Step-by-Step Explanation

  1. Step 1

    Declare the class sealed

    Add the “sealed” modifier to the base class or interface.

  2. Step 2

    List permitted subclasses

    Add a “permits A, B, C” clause naming every class allowed to extend it.

  3. Step 3

    Qualify each subclass

    Each permitted subclass must be declared final, sealed, or non-sealed.

  4. Step 4

    Use exhaustive pattern matching

    Switch expressions over the sealed type can now omit a default branch, since the compiler knows every possible case.

What Interviewer Expects

  • Correct explanation of the permits clause and its exhaustive-typing purpose
  • Awareness that permitted subclasses must be final, sealed, or non-sealed
  • Understanding of when sealed classes are useful (closed, known variant sets)
  • Contrast with fully open inheritance and with final classes

Common Mistakes

  • Confusing sealed classes with final classes (sealed still allows controlled extension)
  • Forgetting that every permitted subclass must specify final, sealed, or non-sealed
  • Assuming sealed is available in all Java versions (it requires Java 17+)
  • Not recognizing the exhaustive switch-matching benefit as a primary motivation

Best Answer (HR Friendly)

A sealed class lets you explicitly control exactly which other classes are allowed to extend it, by naming them in a permits list, instead of leaving inheritance wide open to anyone. It's useful when you want a fixed, known set of variants — like different states of a result — because the compiler then knows every possible subtype and can check your code handles all of them.

Code Example

Sealed interface with exhaustive switch
public sealed interface Result permits Success, Failure, Pending {}

public final class Success implements Result {
    public final String data;
    Success(String data) { this.data = data; }
}

public final class Failure implements Result {
    public final String error;
    Failure(String error) { this.error = error; }
}

public final class Pending implements Result {}

// Exhaustive switch: compiler knows there are no other cases, no default needed
static String describe(Result r) {
    return switch (r) {
        case Success s -> "OK: " + s.data;
        case Failure f -> "Error: " + f.error;
        case Pending p -> "Still waiting";
    };
}

Follow-up Questions

  • What are the required modifiers for a permitted subclass of a sealed class?
  • How does a sealed class differ from a final class?
  • What Java version introduced sealed classes, and were they preview features first?
  • How do sealed classes interact with exhaustive switch pattern matching?

MCQ Practice

1. What clause does a sealed class use to name its allowed subclasses?

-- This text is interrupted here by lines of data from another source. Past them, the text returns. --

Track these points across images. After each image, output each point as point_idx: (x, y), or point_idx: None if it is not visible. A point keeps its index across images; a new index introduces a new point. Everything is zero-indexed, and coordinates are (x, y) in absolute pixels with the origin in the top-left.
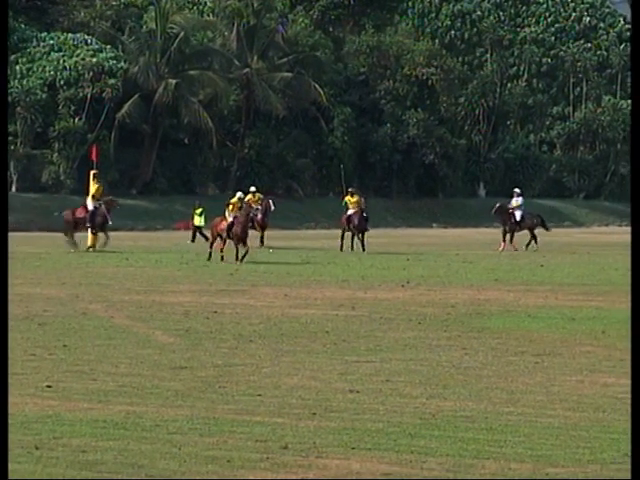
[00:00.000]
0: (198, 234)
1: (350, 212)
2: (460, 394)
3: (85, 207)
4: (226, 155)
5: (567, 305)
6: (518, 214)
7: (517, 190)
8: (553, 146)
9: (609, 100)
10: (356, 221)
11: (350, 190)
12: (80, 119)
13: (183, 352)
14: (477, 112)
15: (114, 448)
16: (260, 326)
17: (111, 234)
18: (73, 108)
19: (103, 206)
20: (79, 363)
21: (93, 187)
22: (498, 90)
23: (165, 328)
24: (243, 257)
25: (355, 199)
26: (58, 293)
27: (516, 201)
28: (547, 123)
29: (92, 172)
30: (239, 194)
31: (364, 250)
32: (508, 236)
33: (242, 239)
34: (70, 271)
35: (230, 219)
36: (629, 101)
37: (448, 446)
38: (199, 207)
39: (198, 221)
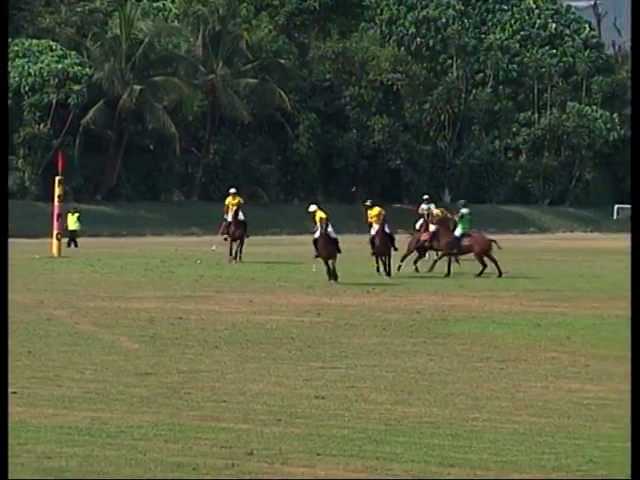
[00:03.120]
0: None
1: (373, 231)
2: (425, 400)
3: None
4: (191, 161)
5: (532, 311)
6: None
7: (426, 196)
8: (518, 152)
9: (574, 106)
10: (377, 242)
11: (368, 203)
12: (45, 125)
13: (148, 358)
14: (442, 118)
15: (79, 454)
16: (225, 332)
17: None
18: (38, 114)
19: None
20: (44, 369)
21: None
22: (463, 96)
23: (130, 334)
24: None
25: (376, 212)
26: (23, 299)
27: (427, 208)
28: (512, 129)
29: (57, 178)
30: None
31: (388, 275)
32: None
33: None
34: (35, 277)
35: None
36: (594, 107)
37: (413, 452)
38: (75, 212)
39: (73, 226)
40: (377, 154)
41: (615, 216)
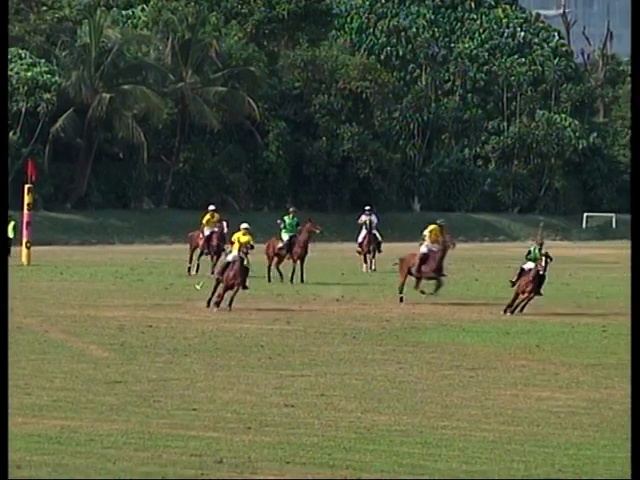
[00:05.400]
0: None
1: (424, 249)
2: (395, 408)
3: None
4: (161, 169)
5: (501, 319)
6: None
7: (367, 207)
8: (487, 160)
9: (543, 114)
10: (429, 266)
11: (438, 223)
12: (14, 133)
13: (118, 366)
14: (412, 127)
15: (49, 463)
16: (195, 340)
17: (45, 248)
18: (7, 122)
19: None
20: (13, 377)
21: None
22: (433, 105)
23: (100, 342)
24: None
25: (432, 229)
26: None
27: (369, 219)
28: (482, 138)
29: (27, 186)
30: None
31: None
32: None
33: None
34: None
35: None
36: (563, 115)
37: (383, 460)
38: (11, 219)
39: (9, 233)
40: (346, 162)
41: (584, 224)
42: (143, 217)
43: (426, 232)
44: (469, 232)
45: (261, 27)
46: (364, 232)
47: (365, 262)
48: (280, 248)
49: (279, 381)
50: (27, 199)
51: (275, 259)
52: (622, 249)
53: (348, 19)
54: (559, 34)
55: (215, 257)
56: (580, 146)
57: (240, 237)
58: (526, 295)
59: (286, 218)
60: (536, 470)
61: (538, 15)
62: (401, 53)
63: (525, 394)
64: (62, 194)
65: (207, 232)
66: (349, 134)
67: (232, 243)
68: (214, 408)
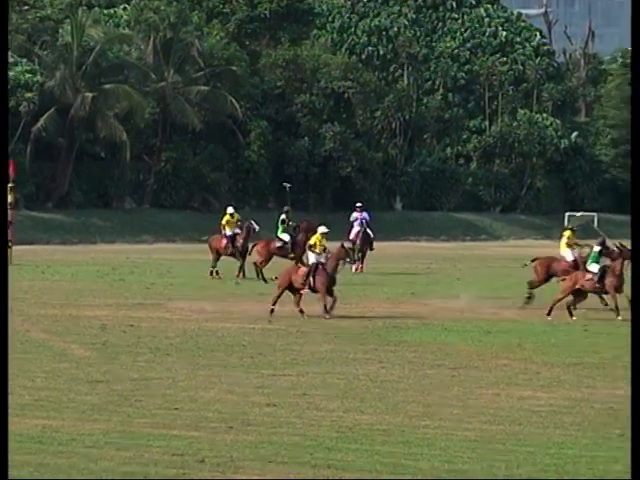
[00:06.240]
0: None
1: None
2: (377, 407)
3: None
4: (142, 169)
5: (483, 318)
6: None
7: (359, 204)
8: (469, 159)
9: (525, 114)
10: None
11: (570, 228)
12: None
13: (99, 366)
14: (393, 126)
15: (31, 463)
16: (177, 340)
17: (27, 248)
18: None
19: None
20: None
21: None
22: (414, 104)
23: (81, 342)
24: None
25: (569, 235)
26: None
27: (361, 216)
28: (463, 137)
29: (8, 185)
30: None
31: None
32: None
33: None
34: None
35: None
36: (545, 115)
37: (365, 460)
38: None
39: None
40: (328, 162)
41: (566, 224)
42: (125, 216)
43: (564, 240)
44: (451, 231)
45: (243, 26)
46: (356, 229)
47: (355, 261)
48: (279, 247)
49: (261, 380)
50: (9, 198)
51: (262, 260)
52: None
53: (330, 18)
54: (541, 33)
55: (241, 258)
56: (562, 145)
57: (319, 240)
58: (613, 294)
59: (284, 217)
60: (518, 469)
61: (520, 14)
62: (383, 52)
63: (507, 393)
64: (44, 193)
65: (229, 233)
66: (331, 133)
67: (310, 247)
68: (196, 407)
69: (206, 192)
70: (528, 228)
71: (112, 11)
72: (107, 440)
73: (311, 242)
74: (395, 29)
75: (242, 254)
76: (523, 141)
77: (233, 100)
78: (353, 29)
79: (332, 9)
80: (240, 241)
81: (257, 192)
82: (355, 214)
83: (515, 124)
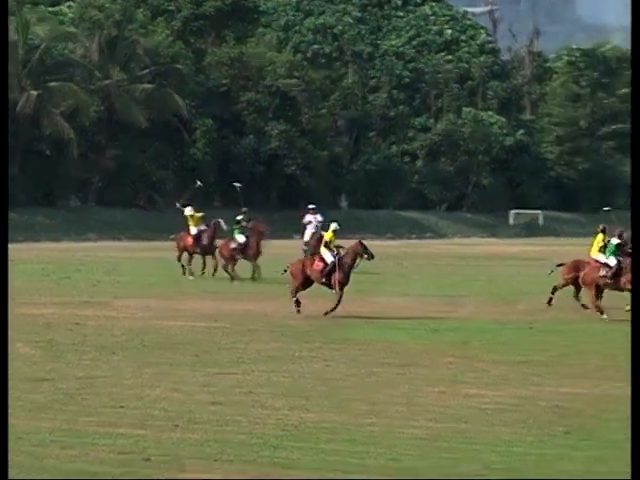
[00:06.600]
0: None
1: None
2: (322, 405)
3: None
4: (87, 166)
5: (430, 316)
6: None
7: (311, 206)
8: (415, 157)
9: (470, 112)
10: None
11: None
12: None
13: (45, 364)
14: (339, 124)
15: None
16: (122, 338)
17: None
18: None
19: None
20: None
21: None
22: (360, 102)
23: (26, 340)
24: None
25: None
26: None
27: (315, 218)
28: (409, 134)
29: None
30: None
31: None
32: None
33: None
34: None
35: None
36: (490, 112)
37: (310, 458)
38: None
39: None
40: (274, 160)
41: (511, 221)
42: (70, 215)
43: (596, 245)
44: (396, 229)
45: (188, 24)
46: (310, 231)
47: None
48: (234, 249)
49: (207, 379)
50: None
51: (229, 259)
52: (549, 246)
53: (275, 16)
54: (486, 31)
55: (210, 256)
56: (507, 143)
57: (331, 238)
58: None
59: (240, 217)
60: (465, 467)
61: (465, 12)
62: (328, 51)
63: (453, 391)
64: None
65: (194, 231)
66: (276, 131)
67: (326, 243)
68: (141, 406)
69: (151, 190)
70: (474, 226)
71: (57, 9)
72: (52, 438)
73: (326, 239)
74: (340, 27)
75: (210, 252)
76: (468, 139)
77: (178, 98)
78: (298, 27)
79: (277, 7)
80: (206, 239)
81: (202, 190)
82: (308, 217)
83: (460, 122)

The “permits” clause explicitly lists every class allowed to extend a sealed class or interface.

2. Every permitted subclass of a sealed class must itself be declared as?

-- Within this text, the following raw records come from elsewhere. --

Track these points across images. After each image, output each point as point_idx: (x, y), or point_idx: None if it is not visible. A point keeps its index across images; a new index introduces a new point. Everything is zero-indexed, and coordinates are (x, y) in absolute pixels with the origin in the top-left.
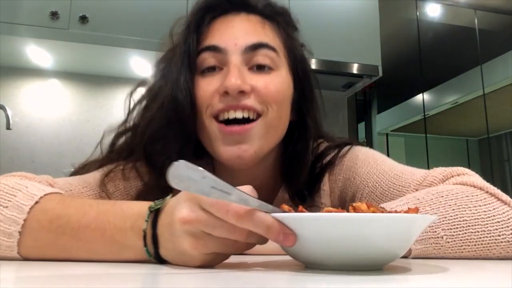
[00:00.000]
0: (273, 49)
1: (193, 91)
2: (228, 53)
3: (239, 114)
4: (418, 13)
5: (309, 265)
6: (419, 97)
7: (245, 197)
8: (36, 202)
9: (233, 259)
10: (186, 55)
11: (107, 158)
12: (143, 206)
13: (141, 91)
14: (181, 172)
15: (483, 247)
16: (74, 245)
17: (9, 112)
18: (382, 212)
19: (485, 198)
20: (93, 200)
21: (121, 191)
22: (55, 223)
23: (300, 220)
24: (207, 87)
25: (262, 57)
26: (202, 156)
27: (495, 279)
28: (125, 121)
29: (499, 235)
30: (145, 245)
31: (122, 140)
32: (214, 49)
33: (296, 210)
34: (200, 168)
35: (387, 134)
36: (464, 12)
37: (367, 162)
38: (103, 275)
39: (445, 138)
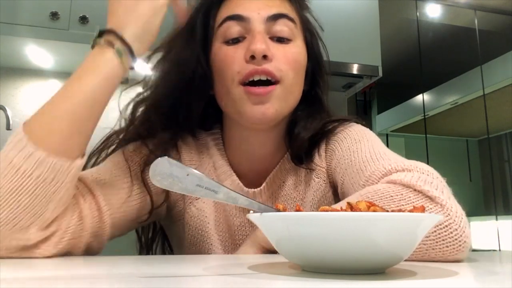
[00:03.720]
0: (291, 19)
1: (217, 58)
2: (252, 21)
3: (263, 77)
4: (418, 13)
5: (306, 267)
6: (419, 97)
7: (234, 195)
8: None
9: (228, 261)
10: (204, 29)
11: (129, 132)
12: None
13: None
14: (164, 169)
15: None
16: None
17: (9, 113)
18: (386, 211)
19: (409, 197)
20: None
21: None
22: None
23: (294, 219)
24: (235, 54)
25: (281, 27)
26: (210, 128)
27: (503, 281)
28: (143, 89)
29: None
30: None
31: (141, 109)
32: (238, 18)
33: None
34: (184, 165)
35: (387, 134)
36: (464, 12)
37: (352, 138)
38: (104, 276)
39: (445, 139)
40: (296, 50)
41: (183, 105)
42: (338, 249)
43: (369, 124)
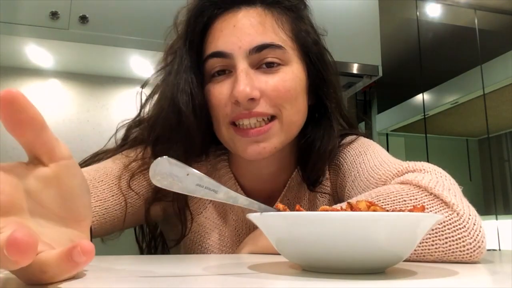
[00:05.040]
0: (278, 46)
1: (203, 97)
2: (234, 57)
3: (252, 121)
4: (418, 13)
5: (306, 267)
6: (419, 97)
7: (234, 194)
8: None
9: (228, 261)
10: (191, 63)
11: (121, 150)
12: None
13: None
14: (164, 169)
15: (416, 256)
16: None
17: None
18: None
19: (424, 202)
20: None
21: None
22: None
23: (294, 219)
24: (220, 96)
25: (268, 57)
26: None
27: (503, 281)
28: (138, 114)
29: (432, 244)
30: None
31: (135, 132)
32: (220, 55)
33: (292, 209)
34: (184, 165)
35: (387, 134)
36: (464, 12)
37: (357, 151)
38: (104, 275)
39: (445, 138)
40: (289, 77)
41: (184, 129)
42: (338, 249)
43: (369, 124)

Each permitted subclass must specify final (closes extension), sealed (continues restriction), or non-sealed (reopens extension).

3. A major practical benefit of sealed classes with switch expressions is?

Since the compiler knows every permitted subtype, a switch over a sealed type can be checked for exhaustiveness without a default case.

Flash Cards

Sealed class in one line?A class restricting exactly which subclasses may extend it, via a permits clause.

What must permitted subclasses declare?final, sealed, or non-sealed.

Key benefit with switch expressions?Exhaustive handling of all subtypes, no default branch required.

How does it differ from final?final blocks all extension; sealed allows controlled, named extension.